- [MATERIAL PROVIDED]
———
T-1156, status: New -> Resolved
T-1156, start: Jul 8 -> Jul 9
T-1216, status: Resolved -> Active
———
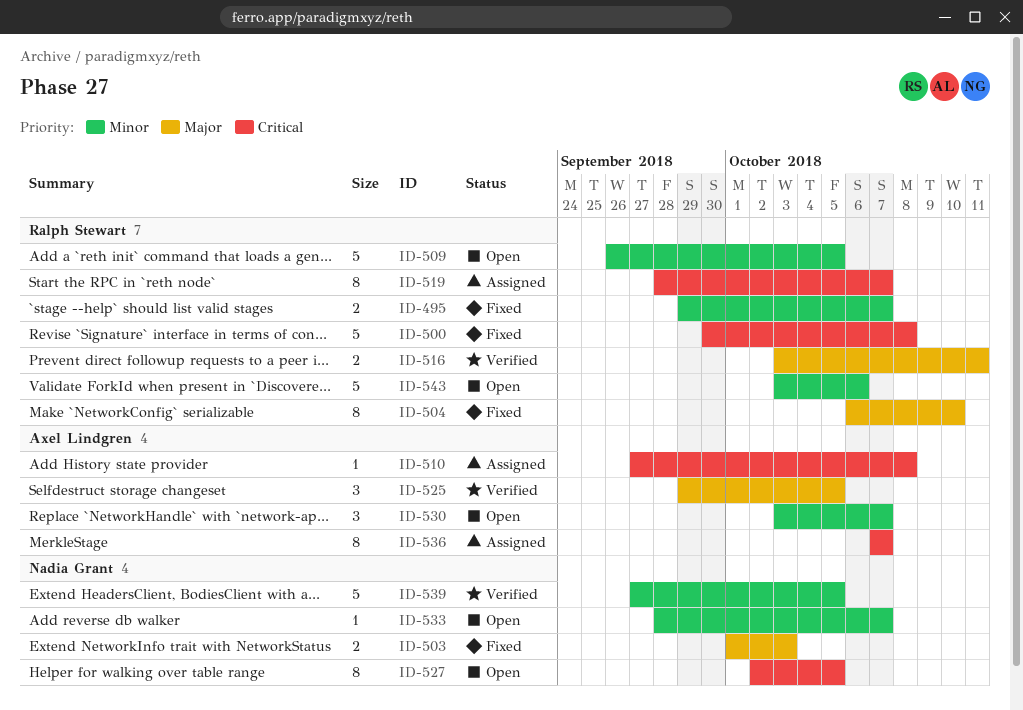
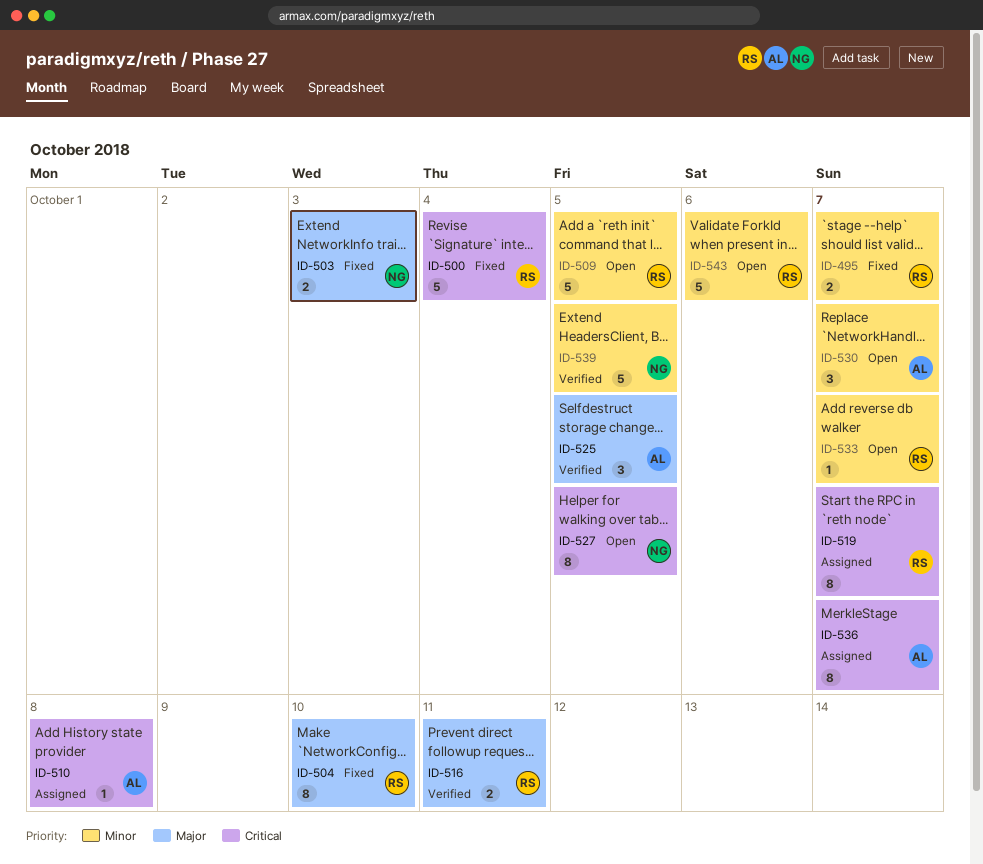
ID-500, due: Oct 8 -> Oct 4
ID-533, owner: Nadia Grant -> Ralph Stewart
———
The listing above holds a line with "ID-500, due: Oct 8 -> Oct 4" and a line with "ID-533, owner: Nadia Grant -> Ralph Stewart". Print the stretch from the first through the second, exactly and alone.

ID-500, due: Oct 8 -> Oct 4
ID-533, owner: Nadia Grant -> Ralph Stewart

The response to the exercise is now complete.